Ignore o Autor, é o que determina o anteprojeto do MinC
Por Samuel Fahel – gerente executivo Jurídico do Ecad
A nomeação de Gilberto Gil ao Ministério da Cultura despertou nos artistas uma grande esperança, justamente num momento em que apreciávamos o declínio da indústria fonográfica e o crescente monopólio das grandes redes de comunicação. Naquele instante os autores se orgulhavam da nova Lei Autoral, que tornou efetiva a defesa de seus direitos.
Nesse contexto todos já percebiam o grande filão, as comunicações das obras através da Internet. Ou seja, ao lado da redução de um mercado, possuíam os autores a certeza de que poderiam continuar criando, pois as alterações tecnológicas não prejudicariam a exploração das obras.
Não se tem dúvida que o criador pode viver de música no Brasil, pois à medida da execução de suas obras, crescerão seus rendimentos, tudo isso graças à evolução da gestão coletiva concretizada no Ecad. Isso, claro, desinteressa a alguns… daí tomarem corpo os movimentos de utilização livre, curiosamente encampados pelo MinC, revelando o prestígio daqueles a quem o respeito aos direitos autorais ofende os lucros.
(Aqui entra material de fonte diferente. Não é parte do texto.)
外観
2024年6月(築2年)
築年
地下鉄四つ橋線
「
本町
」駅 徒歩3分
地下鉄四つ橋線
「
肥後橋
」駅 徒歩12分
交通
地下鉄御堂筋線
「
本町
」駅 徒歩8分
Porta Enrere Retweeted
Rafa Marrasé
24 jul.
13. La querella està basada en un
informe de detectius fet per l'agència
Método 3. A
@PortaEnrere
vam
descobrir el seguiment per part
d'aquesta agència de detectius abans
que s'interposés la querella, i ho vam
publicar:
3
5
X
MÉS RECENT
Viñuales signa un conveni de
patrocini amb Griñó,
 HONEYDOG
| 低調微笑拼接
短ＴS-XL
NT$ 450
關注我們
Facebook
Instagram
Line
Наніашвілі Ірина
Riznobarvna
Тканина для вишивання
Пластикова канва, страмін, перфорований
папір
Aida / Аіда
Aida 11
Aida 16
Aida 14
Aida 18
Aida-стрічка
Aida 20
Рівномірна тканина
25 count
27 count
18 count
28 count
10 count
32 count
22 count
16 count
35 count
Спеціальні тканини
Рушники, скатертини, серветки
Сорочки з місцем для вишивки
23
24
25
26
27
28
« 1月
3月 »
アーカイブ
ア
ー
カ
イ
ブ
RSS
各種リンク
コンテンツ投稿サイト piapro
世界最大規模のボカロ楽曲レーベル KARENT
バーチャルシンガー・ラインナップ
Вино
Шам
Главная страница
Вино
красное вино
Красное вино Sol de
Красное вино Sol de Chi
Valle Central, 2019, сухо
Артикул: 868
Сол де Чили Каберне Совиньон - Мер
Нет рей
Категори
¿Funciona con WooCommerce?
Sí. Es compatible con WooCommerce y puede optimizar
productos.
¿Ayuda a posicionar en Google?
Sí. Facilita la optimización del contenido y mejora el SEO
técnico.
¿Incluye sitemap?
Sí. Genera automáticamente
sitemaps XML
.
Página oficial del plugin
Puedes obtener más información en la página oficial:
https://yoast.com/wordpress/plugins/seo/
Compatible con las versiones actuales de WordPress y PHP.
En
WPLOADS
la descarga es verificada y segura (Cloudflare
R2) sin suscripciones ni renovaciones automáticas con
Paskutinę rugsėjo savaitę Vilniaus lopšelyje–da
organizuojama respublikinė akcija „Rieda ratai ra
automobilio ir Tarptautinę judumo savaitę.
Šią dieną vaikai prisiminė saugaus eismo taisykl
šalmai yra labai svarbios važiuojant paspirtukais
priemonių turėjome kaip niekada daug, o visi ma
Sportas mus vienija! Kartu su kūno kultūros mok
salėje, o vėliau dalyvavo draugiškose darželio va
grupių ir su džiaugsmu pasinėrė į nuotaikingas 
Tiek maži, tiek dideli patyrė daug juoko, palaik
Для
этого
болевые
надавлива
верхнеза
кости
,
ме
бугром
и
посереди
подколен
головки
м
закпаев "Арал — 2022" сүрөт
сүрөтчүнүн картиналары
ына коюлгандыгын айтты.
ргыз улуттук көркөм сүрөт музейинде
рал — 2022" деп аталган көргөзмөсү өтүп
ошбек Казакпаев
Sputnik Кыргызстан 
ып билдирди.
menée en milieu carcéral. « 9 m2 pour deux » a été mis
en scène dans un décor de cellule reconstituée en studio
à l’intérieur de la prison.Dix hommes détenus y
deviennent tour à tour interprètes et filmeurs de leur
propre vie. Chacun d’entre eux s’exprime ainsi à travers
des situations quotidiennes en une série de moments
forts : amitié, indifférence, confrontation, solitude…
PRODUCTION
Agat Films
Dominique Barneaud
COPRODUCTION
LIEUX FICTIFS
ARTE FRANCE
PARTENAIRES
Por certo, ninguém se atreve a confessar que não quer retribuir pela música, mas há um grande interesse econômico que busca, através de pano de fundo, tornar a Lei Autoral um instrumento inócuo, o que se concretizaria através do anteprojeto submetido pelo Ministério da Cultura a "consulta pública".
Mas não é só, todos sabem que ao invés de revelar suas intenções, cuidou o Ministério da "Cultura", nos últimos anos, de promover monólogos, onde os interessados jamais apreciaram seus projetos. Ficou saliente que o movimento apenas se prestou à desconstrução do direito, tanto que aqueles que se ofereceram a mal falar a gestão coletiva da música ganharam palco, tudo para criar um falso clima de irresignação contra os que trabalharam pelo seu sucesso. Aglutinaram-se a esse movimento, como todos percebemos e lastimamos, apenas interesseiros e oportunistas.
Deve-se notar: o discurso ministerial e as promessas que embalam o anteprojeto, não se realizam em seu texto, já por tantos dito, maniqueísta e facista. Aliás, essa tem sido uma tônica dos atuais "novos tempos", destes "nunca antes na história deste país": censurar, negar as insofismáveis conquistas da democracia brasileira, a exemplo do que se vem renitentemente fazendo com a imprensa brasileira, rotineiramente taxada de exorbitante e em alguns momentos ameaçada de ter cerceada sua sagrada liberdade. Os muitos episódios estão aí a serem relembrados.
O Autor agora, a mero pretexto de "abuso", ou "vedação de acesso à cultura" rótulos que lhe impõem os não pagadores, teriam de submeter-se à licença obrigatória, intermediação do MinC e penalidades do Sistema de Concorrência, como se seus direitos fossem consumíveis e suas músicas produtos. Poucos não são os artigos do anteprojeto que condicionam a justa exploração da obra aos órgãos do MinC e quem sobre ele imperar ou influenciar.
A verdade é que temos uma lei capaz de proteger os interesses dos Autores, inclusive nos ambientes virtuais, e este Poder que ora busca revogar a lei esculpida nas Casas Legislativas, ofertando texto produzido às escuras nos seus gabinetes, busca afastar o socorro judicial aos Artistas, através de dispositivos sutis.
As "mudanças", conforme apreciamos no anteprojeto em consulta, apenas interessam àqueles que não querem pagar os direitos autorais, ou mesmo aos que não se resignam às vantagens do coletivo.